[WHAT YOU NEED TO DO]
Write the lines from the one containing "Security & Best Practices" through the one containing "- **Environment Variables**: API", both included, as a JSON list of strings with one string per line and blank lines omitted.

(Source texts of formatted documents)
---*---
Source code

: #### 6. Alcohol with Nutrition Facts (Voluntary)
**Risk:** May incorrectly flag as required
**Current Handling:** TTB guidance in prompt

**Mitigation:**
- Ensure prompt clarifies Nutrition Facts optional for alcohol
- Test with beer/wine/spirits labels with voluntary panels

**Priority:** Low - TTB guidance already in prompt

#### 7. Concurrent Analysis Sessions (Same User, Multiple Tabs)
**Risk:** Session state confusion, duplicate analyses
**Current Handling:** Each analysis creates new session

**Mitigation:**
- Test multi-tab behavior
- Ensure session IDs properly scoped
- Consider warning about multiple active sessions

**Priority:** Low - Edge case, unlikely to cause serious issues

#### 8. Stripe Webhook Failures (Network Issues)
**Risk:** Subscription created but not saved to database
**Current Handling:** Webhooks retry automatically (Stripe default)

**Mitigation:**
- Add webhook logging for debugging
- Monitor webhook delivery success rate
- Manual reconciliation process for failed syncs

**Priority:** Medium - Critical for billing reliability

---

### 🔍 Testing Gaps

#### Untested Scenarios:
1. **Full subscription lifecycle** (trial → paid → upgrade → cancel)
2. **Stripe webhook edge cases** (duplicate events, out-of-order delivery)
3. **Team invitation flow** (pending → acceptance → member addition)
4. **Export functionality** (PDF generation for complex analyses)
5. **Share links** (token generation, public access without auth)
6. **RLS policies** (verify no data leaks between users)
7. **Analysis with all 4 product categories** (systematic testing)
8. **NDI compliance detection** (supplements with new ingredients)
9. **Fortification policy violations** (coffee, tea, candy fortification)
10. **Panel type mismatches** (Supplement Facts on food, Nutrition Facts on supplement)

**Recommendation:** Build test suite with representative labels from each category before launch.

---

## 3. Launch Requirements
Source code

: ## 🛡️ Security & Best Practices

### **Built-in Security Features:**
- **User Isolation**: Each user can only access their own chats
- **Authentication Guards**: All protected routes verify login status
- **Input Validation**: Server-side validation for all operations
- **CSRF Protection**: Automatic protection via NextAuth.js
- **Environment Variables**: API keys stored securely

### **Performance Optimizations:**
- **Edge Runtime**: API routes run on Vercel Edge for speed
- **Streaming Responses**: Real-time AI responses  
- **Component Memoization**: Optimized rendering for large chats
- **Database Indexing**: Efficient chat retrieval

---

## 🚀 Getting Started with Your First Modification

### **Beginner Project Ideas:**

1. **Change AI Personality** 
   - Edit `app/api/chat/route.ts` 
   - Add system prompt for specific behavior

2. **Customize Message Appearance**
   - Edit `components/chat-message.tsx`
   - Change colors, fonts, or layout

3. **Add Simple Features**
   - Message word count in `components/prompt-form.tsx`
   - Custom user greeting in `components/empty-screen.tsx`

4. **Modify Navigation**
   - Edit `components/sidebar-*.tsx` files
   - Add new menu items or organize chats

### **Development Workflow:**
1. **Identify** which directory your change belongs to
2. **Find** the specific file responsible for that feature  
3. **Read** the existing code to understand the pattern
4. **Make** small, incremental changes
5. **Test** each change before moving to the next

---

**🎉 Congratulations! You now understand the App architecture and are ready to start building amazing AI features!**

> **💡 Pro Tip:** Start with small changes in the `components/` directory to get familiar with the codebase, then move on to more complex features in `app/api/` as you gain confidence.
---*---
[WORKED SOLUTION]
[
  ": ## 🛡️ Security & Best Practices",
  "### **Built-in Security Features:**",
  "- **User Isolation**: Each user can only access their own chats",
  "- **Authentication Guards**: All protected routes verify login status",
  "- **Input Validation**: Server-side validation for all operations",
  "- **CSRF Protection**: Automatic protection via NextAuth.js",
  "- **Environment Variables**: API keys stored securely"
]